Transcriptome-Wide Association Study Reveals New Molecular Interactions Associated with Melanoma

Abstract The journey of discovering melanoma biomarkers is never ending. Under that assumption, this study is attempted to partially fill in a gap in that journey by identifying biomarkers related to melanoma. A transcriptome-wide association study (TWAS) was conducted on genome-wide association study (GWAS) summary statistics of malignant melanoma of skin (UK biobank dataset) and The Cancer Genome Atlas-Skin Cutaneous Melanoma (TCGA-SKCM) gene expression weights. Afterwards, a gene enrichment analysis was applied on the TWAS significant associations. The melanoma’s gene-microRNA (miRNA) regulatory network was constructed from the TWAS genes and their corresponding miRNAs. At last, a disease enrichment analysis was conducted on the corresponding miRNAs. The TWAS detected 27 genes associated with melanoma having P-value less than 0.05, namely, AMIGO1 , GSTM3 , MDM4 , COPA , DENND4B , RAB13 , IL1A , ANAPC13 , CRIPAK , LOC389458 , LOC441204 , MTERFD1 , CBWD1 , B3GAT1 , HOXC10 , DDX11 , PROZ , DHRS1 , SPATA5L1 , C16orf73 , EIF3CL , FANCA , SCRN2 , ALDH16A1 , UPK1A , EDEM2 , and TEF . After Joint/Conditional test, one gene ( AMIGO1 ) was dropped out, resulting in 26 significant genes.
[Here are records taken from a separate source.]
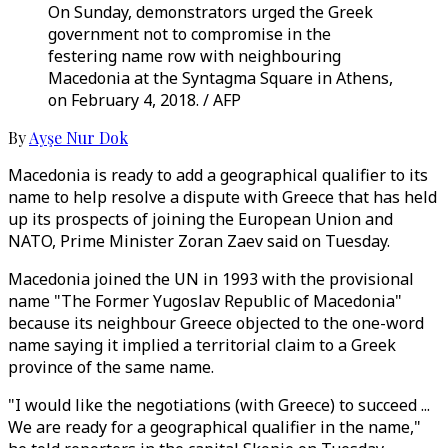
On Sunday, demonstrators urged the Greek
government not to compromise in the
festering name row with neighbouring
Macedonia at the Syntagma Square in Athens,
on February 4, 2018. / AFP
By
Ayşe Nur Dok
Macedonia is ready to add a geographical qualifier to its
name to help resolve a dispute with Greece that has held
up its prospects of joining the European Union and
NATO, Prime Minister Zoran Zaev said on Tuesday.
Macedonia joined the UN in 1993 with the provisional
name "The Former Yugoslav Republic of Macedonia"
because its neighbour Greece objected to the one-word
name saying it implied a territorial claim to a Greek
province of the same name.
"I would like the negotiations (with Greece) to succeed ...
We are ready for a geographical qualifier in the name,"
The gene ontology (GO) biological process ended with the association of the extended gene set (76 genes) with protein K11-linked ubiquitination, and regulation of cell cycle phase transition. K11-linked ubiquitin chains regulates cell division. Interestingly, the extended gene set was related to different skin cancer subtypes. Moreover, the enriched pathways were nsp1 from SARS-CoV-2 inhibits translation initiation in the host cell, cell cycle, translation factors, and DNA repair pathways Full Network. The gene-miRNA regulatory network identified 10 hotspot genes: TP53 , BRCA1 , FANCA , BLM , USP7 , MDM2 , MDM4 , IL1A , EIF3F , and ANAPC16 ; and 4 hotspot miRNAs: mir-16, mir-15a, mir-125b, and mir-146a. Melanoma was one of the top ten diseases associated with the corresponding (106) miRNAs. Our results shed light on melanoma pathogenesis and biologically significant molecular interactions. Besides, our study gives a comprehensive pipeline for the TWASs generally.